Give the records back exactly as written, but without the images.

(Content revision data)
'''

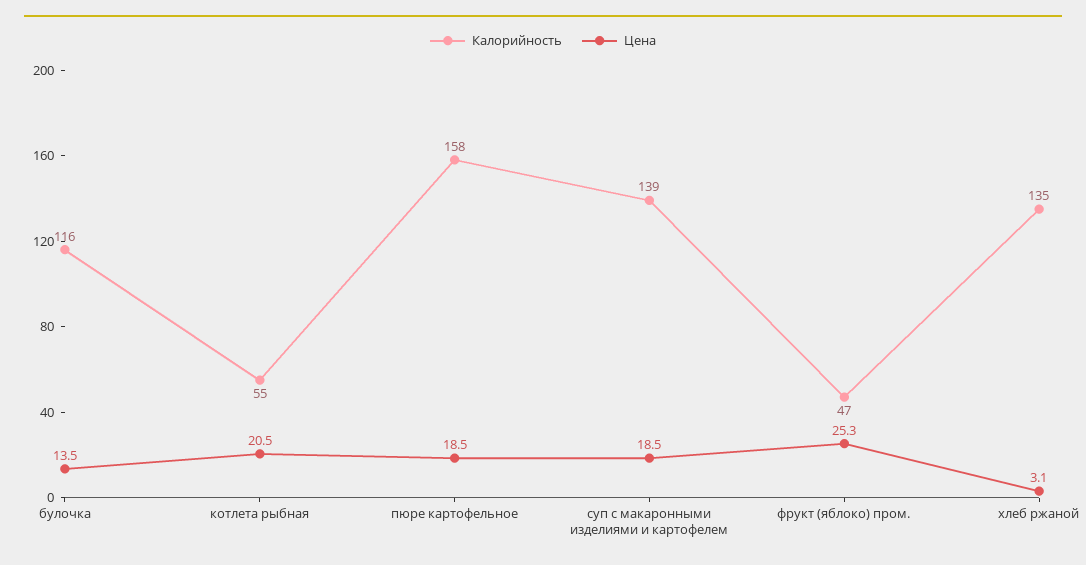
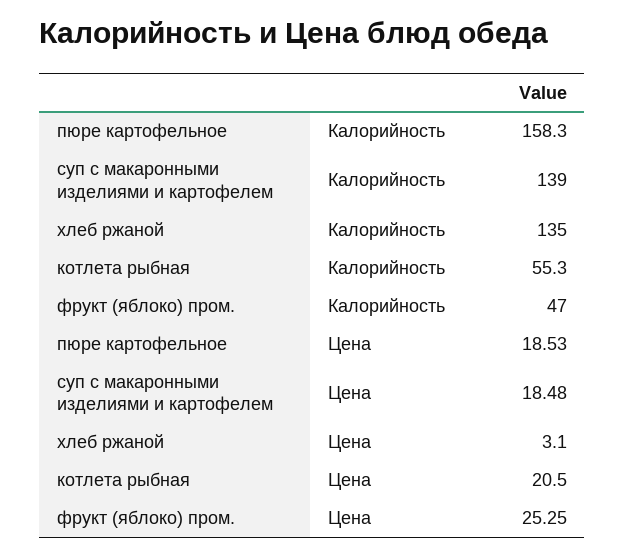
  {
    "Калорийность": {
-     "булочка": 116,
      "котлета рыбная": 55.3,
      "пюре картофельное": 158.3,
      "суп с макаронными изделиями и картофелем": 139,
      "фрукт (яблоко) пром.": 47,
      "хлеб ржаной": 135
    },
    "Цена": {
-     "булочка": 13.5,
      "котлета рыбная": 20.5,
      "пюре картофельное": 18.53,
      "суп с макаронными изделиями и картофелем": 18.48,
      "фрукт (яблоко) пром.": 25.25,
      "хлеб ржаной": 3.1
    }
  }

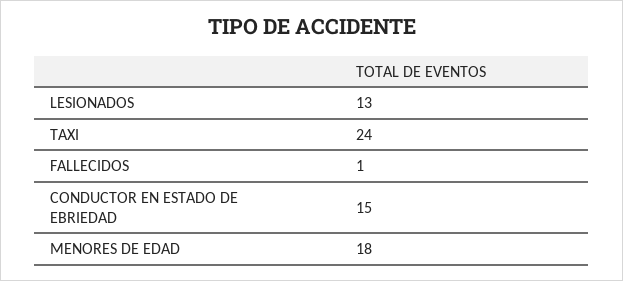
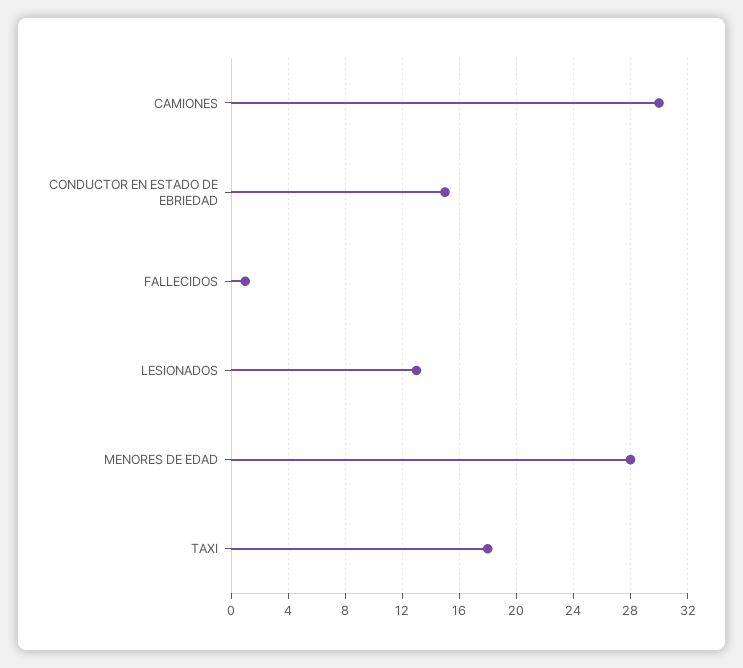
  {
    "LESIONADOS": 13,
-   "TAXI": 24,
+   "TAXI": 18,
    "FALLECIDOS": 1,
    "CONDUCTOR EN ESTADO DE EBRIEDAD": 15,
-   "MENORES DE EDAD": 18
+   "MENORES DE EDAD": 28,
+   "CAMIONES": 30
  }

'''

Answer for the task –
  {
    "Калорийность": {
-     "булочка": 116,
      "котлета рыбная": 55.3,
      "пюре картофельное": 158.3,
      "суп с макаронными изделиями и картофелем": 139,
      "фрукт (яблоко) пром.": 47,
      "хлеб ржаной": 135
    },
    "Цена": {
-     "булочка": 13.5,
      "котлета рыбная": 20.5,
      "пюре картофельное": 18.53,
      "суп с макаронными изделиями и картофелем": 18.48,
      "фрукт (яблоко) пром.": 25.25,
      "хлеб ржаной": 3.1
    }
  }

  {
    "LESIONADOS": 13,
-   "TAXI": 24,
+   "TAXI": 18,
    "FALLECIDOS": 1,
    "CONDUCTOR EN ESTADO DE EBRIEDAD": 15,
-   "MENORES DE EDAD": 18
+   "MENORES DE EDAD": 28,
+   "CAMIONES": 30
  }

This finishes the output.